The FMT_SMF.1.1 SFR within the SWFE EP v1.0 is modified as follows:
FMT_SMF.1.1:
The TSF shall be capable of performing the following management functions:
[selection:
no other function;
configure password/passphrase complexity setting;
configure cyrptographic functionatily;
change password/passphrase authentication factors;
disable key recovery functionality;
[assignment: other management functions provided by the TSF]
].
As the Application Software PP already includes FMT_SMF.1, the ST author should combine the selections (and assignment, if performed) with those in the FMT_SMF.1 requirement in the Application Software PP to form a single FMT_SMF.1 SFR in the ST. The intent of this requirement is to express the management capabilities that may be included in the TOE. Several common options are given:
• If password or passphrase authorization factors are implemented by the TOE, then the appropriate “change” selection must be included, along with FIA_FCT_EXT.1(2) from Appendix C.
• If the TOE provides for a password/passphrase complexity setting, then “configure password/passphrase complexity setting” will be included, and the specifics of the functionality offered can either be written from the requirement as bullets points, or included in the TSS.

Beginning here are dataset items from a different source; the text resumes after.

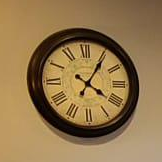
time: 4:05
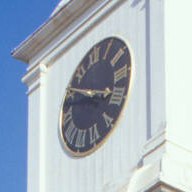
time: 3:50
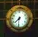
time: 7:31
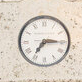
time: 7:15
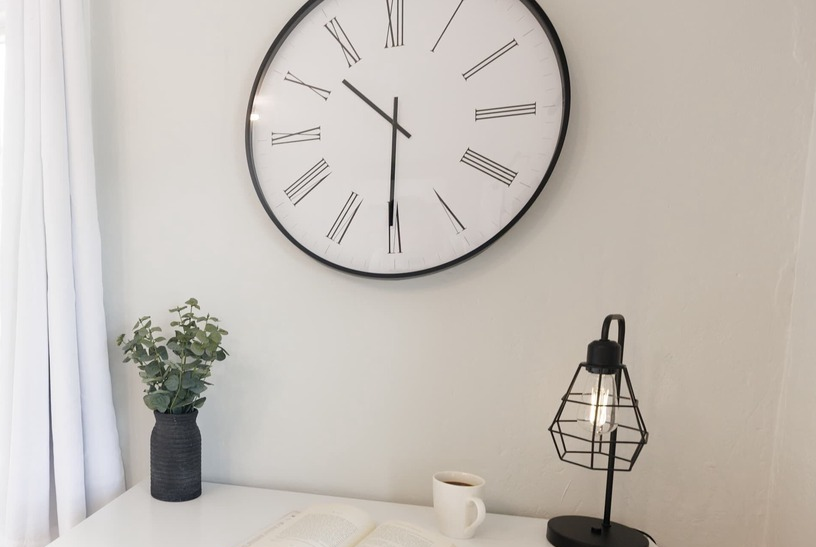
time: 10:30
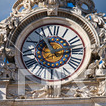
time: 11:12
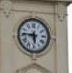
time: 5:45
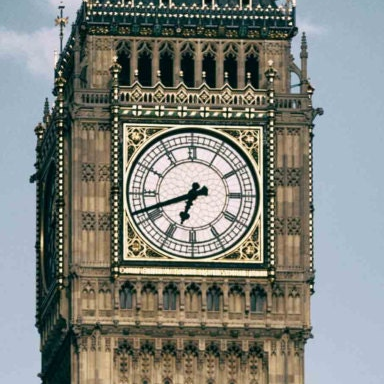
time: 6:41
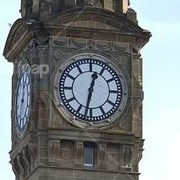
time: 12:32
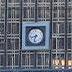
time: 8:32
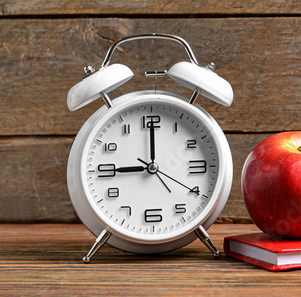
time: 9:00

• If the TOE provides configurability of the cryptographic functions (for example, key size of the FEK)—even if the configuration is the form of parameters that may be passed to cryptographic functionality implement on the TOE platform--then “configure cryptographic functionality” will be included, and the specifics of the functionality offered can either be written in this requirement as bullet points, or included in the TSS.
• If the TOE does include a key recovery function, the TOE must provide the capability for the user to turn this functionality off so that no recovery key is generated and no keys are permitted to be exported.
• If “other management functions” are assigned, a validation authority must be consulted to ensure the assurance activities and other functionality requirements that may be needed are appropriately specified so that the ST can claim conformance to this EP.
The Assurance Activites remain the same.
The assignments for "no other function; configure password/passphrase complexity setting; configure cryptographic functionality" were meant to be additional selection items, and only other management functions provided by the TSF is meant to be within the assignment operation. Changing "authentication credentials" to "authentication factors" is more in line with the intent of the SFR.